Although a global problem, the Cancer situation in Africa is demoralizing. This calls for urgent measures to deal with the Cancer issue beyond an awareness campaign. Checks reveal that Cancer accounts for over 700,000 deaths on the continent. If this figure is not depressing what about new Cancer cases pointing to 50 per cent of deaths in adults in Africa. The cases as checks reveal range from breast, cervical, prostate, and colorectal to liver cancers.

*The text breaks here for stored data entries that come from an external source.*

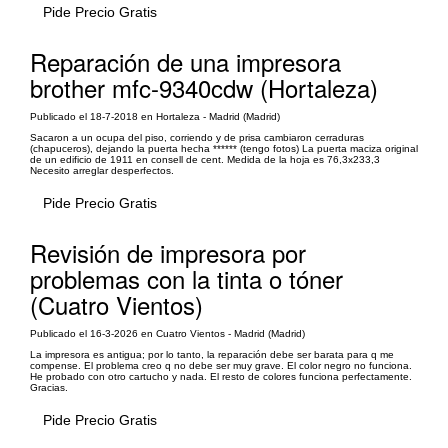
Pide Precio Gratis
Reparación de una impresora
brother mfc-9340cdw (Hortaleza)
Publicado el 18-7-2018 en Hortaleza - Madrid (Madrid)
Sacaron a un ocupa del piso, corriendo y de prisa cambiaron cerraduras
(chapuceros), dejando la puerta hecha ****** (tengo fotos) La puerta maciza original
de un edificio de 1911 en consell de cent. Medida de la hoja es 76,3x233,3
Necesito arreglar desperfectos.
Pide Precio Gratis
Revisión de impresora por
problemas con la tinta o tóner
(Cuatro Vientos)
Publicado el 16-3-2026 en Cuatro Vientos - Madrid (Madrid)
La impresora es antigua; por lo tanto, la reparación debe ser barata para q me
compense. El problema creo q no debe ser muy grave. El color negro no funciona.
He probado con otro cartucho y nada. El resto de colores funciona perfectamente.
Gracias.
Pide Precio Gratis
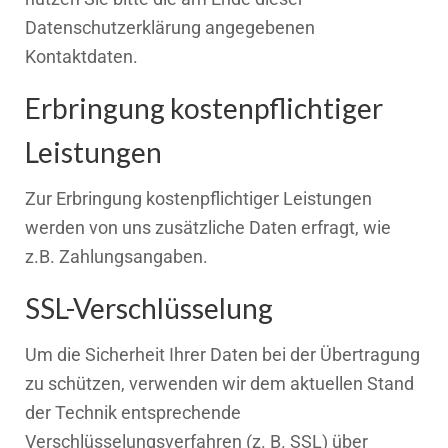
Datenschutzerklärung angegebenen
Kontaktdaten.
Erbringung kostenpflichtiger
Leistungen
Zur Erbringung kostenpflichtiger Leistungen
werden von uns zusätzliche Daten erfragt, wie
z.B. Zahlungsangaben.
SSL-Verschlüsselung
Um die Sicherheit Ihrer Daten bei der Übertragung
zu schützen, verwenden wir dem aktuellen Stand
der Technik entsprechende
Verschlüsselungsverfahren (z. B. SSL) über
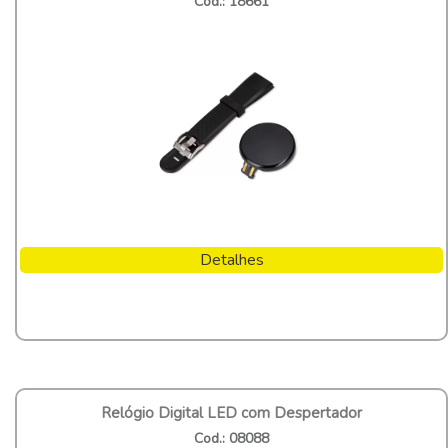
Cod.: 18661
Detalhes
Relógio Digital LED com Despertador
Cod.: 08088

Against the backdrop of the ugly situation, the WHO had called for urgent and desperate measures and warned that Cancer mortality in the continent could reach about one million deaths in a few years.

Dr Matshidiso Moeti said, “Also, in 20 years, cancer death rates in Africa will overtake the global average of 30%. This is more so because cancer survival rates in the WHO African region currently average 12%, much lower than the average of over 80% in High-Income Countries”.

Moeti, WHO Regional Director for Africa, stressed this in a message to commemorate 2024 World Cancer Day.

Interestingly, since 2022 the focus of World Cancer Day is to help “Close the cancer gap.” This year marks the third and final year of the campaign. The theme for this year is “Together, we challenge those in power”. This theme encompasses the global demand for leaders to prioritize and invest in cancer prevention and care and to do more to achieve a just and cancer-free world.

However, it should be noted that remarkable progress is being made in the fight against Cancer in the region. Take, for example, 17 countries have introduced high-performance-based screening tests in line with the WHO recommendations. Also, 28 of our Member States have introduced nationwide HPV vaccination to reach about 60 per cent of the priority population targeted with HPV vaccination.

An interesting aspect of this year’s theme is that it reinforces all persons and groups’ universal right to health.  Observers say it is auspicious.

“We believe that regardless of socioeconomic status, geographic location, age, and gender, every person must be afforded an equal chance at the prevention, diagnosis, and treatment of cancer”, WHO chief maintained in the message.

“In August 2023, I attended a cervical cancer meeting with survivors and was excited by the potential of new tools to accelerate access to vaccination, screening, and treatment. One of the things survivors said was the need for leaders to listen to their stories”, the chief recalled.

As stakeholders and the entire world reflect on this year’s theme, all people across the world, most especially, leaders are enjoined to invest in cancer prevention and care and to do more to achieve a just and cancer-free world.

It will be helpful if people are concerned about their cancer risk as public awareness is ongoing.

Several ways to help reduce this risk include; not smoking, maintaining a balanced diet, getting plenty of exercise and staying safe in the sun.